What is Data Wrangling?

Data wrangling, also known as data munging, is an iterative process that involves data exploration, transformation, validation, and making it available for a credible and meaningful analysis.

It includes a range of tasks involved in preparing raw data for a clearly defined purpose, where raw data at this stage is data that has been collated through various data sources in a data repository.

Data wrangling captures a range of tasks involved in preparing data for analysis.

Typically, it is a 4-step process that involves—Discovery, Transformation, Validation, and Publishing.

The Discovery phase, also known as the Exploration phase, is about understanding your data better concerning your use case.

The objective is to figure out specifically how best you can clean, structure, organize and map the data you have for your use case.

The next phase, which is the Transformation phase, forms the bulk of the data wrangling process.

It involves the tasks you undertake to transform the data, such as structuring, normalizing, denormalizing, cleaning, and enriching the data.

Let’s begin with the first transformation task – Structuring. This task includes actions that change the form and schema of your data. The incoming data can be in varied formats. You might, for example, have some data coming from a relational database and some data from Web APIs.

To merge them, you will need to change the form or schema of your data. This change may be as simple as changing the order of fields within a record or dataset or as complex as combining fields into complex structures.

Joins and Unions are the most common structural transformations used to combine data from one or more tables.

How they combine the data is different. Joins combine columns. When two tables are joined together, columns from the first source table are combined with columns from the second source table—in the same row.

So, each row in the resultant table contains columns from both tables.

Unions combine rows. Rows of data from the first source table are combined with rows of data from the second source table into a single table.

Each row in the resultant table is from one source table or another.

Transformation can also include normalization and denormalization of data. Normalization focuses on cleaning the database of unused data and reducing redundancy and inconsistency.

Data coming from transactional systems, for example, where several inserts, update and delete operations are performed on an ongoing basis, are highly normalized.

Denormalization is used to combine data from multiple tables into a single table so that it can be queried faster. For example, normalized data coming from transactional systems is typically denormalized before running queries for reporting and analysis.

Another transformation type is Cleaning. Cleaning tasks are actions that fix irregularities in data to produce a credible and accurate analysis.

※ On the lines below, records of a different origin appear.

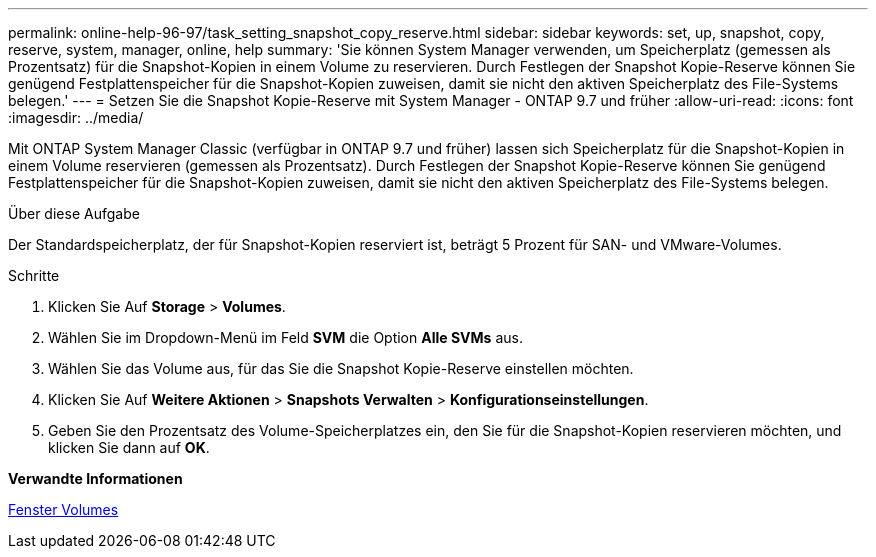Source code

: ---
permalink: online-help-96-97/task_setting_snapshot_copy_reserve.html 
sidebar: sidebar 
keywords: set, up, snapshot, copy, reserve, system, manager, online, help 
summary: 'Sie können System Manager verwenden, um Speicherplatz (gemessen als Prozentsatz) für die Snapshot-Kopien in einem Volume zu reservieren. Durch Festlegen der Snapshot Kopie-Reserve können Sie genügend Festplattenspeicher für die Snapshot-Kopien zuweisen, damit sie nicht den aktiven Speicherplatz des File-Systems belegen.' 
---
= Setzen Sie die Snapshot Kopie-Reserve mit System Manager - ONTAP 9.7 und früher
:allow-uri-read: 
:icons: font
:imagesdir: ../media/


[role="lead"]
Mit ONTAP System Manager Classic (verfügbar in ONTAP 9.7 und früher) lassen sich Speicherplatz für die Snapshot-Kopien in einem Volume reservieren (gemessen als Prozentsatz). Durch Festlegen der Snapshot Kopie-Reserve können Sie genügend Festplattenspeicher für die Snapshot-Kopien zuweisen, damit sie nicht den aktiven Speicherplatz des File-Systems belegen.

.Über diese Aufgabe
Der Standardspeicherplatz, der für Snapshot-Kopien reserviert ist, beträgt 5 Prozent für SAN- und VMware-Volumes.

.Schritte
. Klicken Sie Auf *Storage* > *Volumes*.
. Wählen Sie im Dropdown-Menü im Feld *SVM* die Option *Alle SVMs* aus.
. Wählen Sie das Volume aus, für das Sie die Snapshot Kopie-Reserve einstellen möchten.
. Klicken Sie Auf *Weitere Aktionen* > *Snapshots Verwalten* > *Konfigurationseinstellungen*.
. Geben Sie den Prozentsatz des Volume-Speicherplatzes ein, den Sie für die Snapshot-Kopien reservieren möchten, und klicken Sie dann auf *OK*.


*Verwandte Informationen*

xref:reference_volumes_window.adoc[Fenster Volumes]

Data that is inaccurate, missing, or incomplete can skew the results of your analysis and need to be considered. It could also be that the data is biased, or has null values in relevant fields, or have outliers.

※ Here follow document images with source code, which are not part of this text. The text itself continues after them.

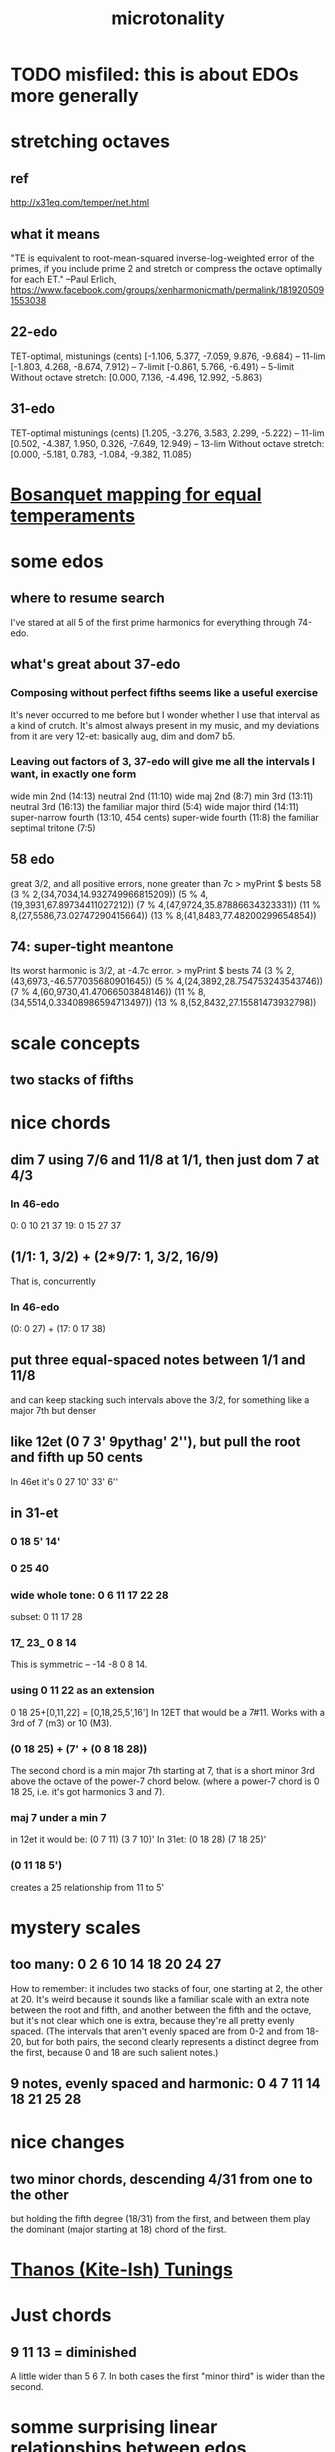 #+TITLE: microtonality
* TODO misfiled: this is about EDOs more generally
* stretching octaves
** ref
http://x31eq.com/temper/net.html
** what it means
"TE is equivalent to root-mean-squared inverse-log-weighted error of the primes, if you include prime 2 and stretch or compress the octave optimally for each ET."
  --Paul Erlich, https://www.facebook.com/groups/xenharmonicmath/permalink/1819205091553038
** 22-edo
  TET-optimal, mistunings (cents)
    [-1.106, 5.377, -7.059, 9.876, -9.684⟩ -- 11-lim
    [-1.803, 4.268, -8.674, 7.912⟩         -- 7-limit
    [-0.861, 5.766, -6.491⟩                -- 5-limit
  Without octave stretch:
    [0.000, 7.136, -4.496, 12.992, -5.863⟩
** 31-edo
  TET-optimal mistunings (cents)
    [1.205, -3.276, 3.583, 2.299, -5.222⟩         -- 11-lim
    [0.502, -4.387, 1.950, 0.326, -7.649, 12.949⟩ -- 13-lim
  Without octave stretch:
    [0.000, -5.181, 0.783, -1.084, -9.382, 11.085⟩
* [[file:20200618194950-bosanquet_mapping_for_equal_temperaments.org][Bosanquet mapping for equal temperaments]]
* some edos
** where to resume search
I've stared at all 5 of the first prime harmonics for everything through 74-edo.
** what's great about 37-edo
*** Composing without perfect fifths seems like a useful exercise
 It's never occurred to me before but I wonder whether I use that interval as a kind of crutch. It's almost always present in my music, and my deviations from it are very 12-et: basically aug, dim and dom7 b5.
*** Leaving out factors of 3, 37-edo will give me all the intervals I want, in exactly one form
 wide min 2nd (14:13)
 neutral 2nd (11:10)
 wide maj 2nd (8:7)
 min 3rd (13:11)
 neutral 3rd (16:13)
 the familiar major third (5:4)
 wide major third (14:11)
 super-narrow fourth (13:10, 454 cents)
 super-wide fourth (11:8)
 the familiar septimal tritone (7:5)
** 58 edo
great 3/2, and all positive errors, none greater than 7c
> myPrint $ bests 58
(3 % 2,(34,7034,14.932749966815209))
(5 % 4,(19,3931,67.89734411027212))
(7 % 4,(47,9724,35.87886634323331))
(11 % 8,(27,5586,73.02747290415664))
(13 % 8,(41,8483,77.48200299654854))
** 74: super-tight meantone
Its worst harmonic is 3/2, at -4.7c error.
> myPrint $ bests 74
(3 % 2,(43,6973,-46.577035680901645))
(5 % 4,(24,3892,28.754753243543746))
(7 % 4,(60,9730,41.47066503848146))
(11 % 8,(34,5514,0.33408986594713497))
(13 % 8,(52,8432,27.15581473932798))
* scale concepts
** two stacks of fifths
* nice chords
** dim 7 using 7/6 and 11/8 at 1/1, then just dom 7 at 4/3
*** In 46-edo
0: 0 10 21 37
19: 0 15 27 37
** (1/1: 1, 3/2) + (2*9/7: 1, 3/2, 16/9)
That is, concurrently
*** In 46-edo
(0: 0 27) + (17: 0 17 38)
** put three equal-spaced notes between 1/1 and 11/8
and can keep stacking such intervals above the 3/2, for something like a major 7th but denser
** like 12et (0 7 3' 9pythag' 2''), but pull the root and fifth up 50 cents
In 46et it's
0 27 10' 33' 6''
** in 31-et
*** 0 18 5' 14'
*** 0 25 40
*** wide whole tone: 0 6 11 17 22 28
 subset: 0 11 17 28
*** 17_ 23_ 0 8 14
 This is symmetric -- -14 -8 0 8 14.
*** using 0 11 22 as an extension
 0 18 25+[0,11,22] = [0,18,25,5',16']
   In 12ET that would be a 7#11.
   Works with a 3rd of 7 (m3) or 10 (M3).
*** (0 18 25) + (7' + (0 8 18 28))
 The second chord is a min major 7th starting at 7,
 that is a short minor 3rd above the octave of the power-7 chord below.
 (where a power-7 chord is 0 18 25, i.e. it's got harmonics 3 and 7).
*** maj 7 under a min 7
 in 12et it would be:
   (0 7  11)  (3 7  10)'
 In 31et:
   (0 18 28)  (7 18 25)'
*** (0 11 18 5')
 creates a 25 relationship from 11 to 5'
* mystery scales
** too many: 0 2 6 10 14 18 20 24 27
How to remember: it includes two stacks of four,
  one starting at 2, the other at 20.
It's weird because it sounds like a familiar scale with an extra note
  between the root and fifth, and another between the fifth and the octave,
  but it's not clear which one is extra,
  because they're all pretty evenly spaced.
  (The intervals that aren't evenly spaced are from 0-2 and from 18-20,
  but for both pairs, the second clearly represents a distinct degree
  from the first, because 0 and 18 are such salient notes.)
** 9 notes, evenly spaced and harmonic: 0 4 7 11 14 18 21 25 28
* nice changes
** two minor chords, descending 4/31 from one to the other
but holding the fifth degree (18/31) from the first,
and between them play the dominant (major starting at 18) chord of the first.
* [[file:20200827195612-thanos_tunings.org][Thanos (Kite-Ish) Tunings]]
* Just chords
** 9 11 13 = diminished
A little wider than 5 6 7.
In both cases the first "minor third" is wider than the second.
* somme surprising linear relationships between edos
  Matrix tunings and the permutation lattice
  John S. Allen
  http://www.bikexprt.com/tunings/tunings3.htm
  (see esp. the picture)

For example, you may want to find out the demographic information on the sale of a certain product, but the data you have received does not capture the gender.

You either need to source this data point and merge it with your existing dataset, or you may need to remove, and not consider the records with this field missing.

I will bring forth many more examples of data cleaning in my future posts.

Enriching the data—is the fourth type of transformation. When you consider the data you have, to look at additional data points that could make your analysis more meaningful, you are looking at enriching your data.

For example, in a large organization with information fragmented across systems, you may need to enrich the dataset provided by one system with information available in other systems, or even public datasets.

Consider a scenario where you sell IT peripherals to businesses and want to analyze the buying patterns of your customers over the last five years.

You have the customer master and transaction tables from where you’ve captured the customer information and purchase history.

Supplementing your dataset with the performance data of these businesses, possibly available as a public dataset, could be valuable for you to understand factors influencing their purchase decisions. Inserting metadata also enriches data.

For example, computing a sentiment score from a customer feedback log, collecting geo-based weather data from a resort’s location to analyze occupancy trends, or capturing published time and tags for a blog post.

After transformation, the next phase in Data Wrangling is Validation. This is where you check the quality of the data post structuring, normalizing, cleansing, and enriching.

Validation rules refer to repetitive programming steps used to verify the consistency, quality, and security of the data you have.

This brings us to Publishing—the fourth phase of the data wrangling process. Publishing involves delivering the output of the wrangled data for downstream project needs.

What is published in the transformed and validated version of the input dataset along with the metadata about the dataset.

Lastly, it is important to note the criticality of documenting the steps and considerations you have taken to convert the raw data to analysis-ready data. All phases of data wrangling are iterative.

To replicate the steps and to revisit your considerations for performing these steps, you must document all considerations and actions.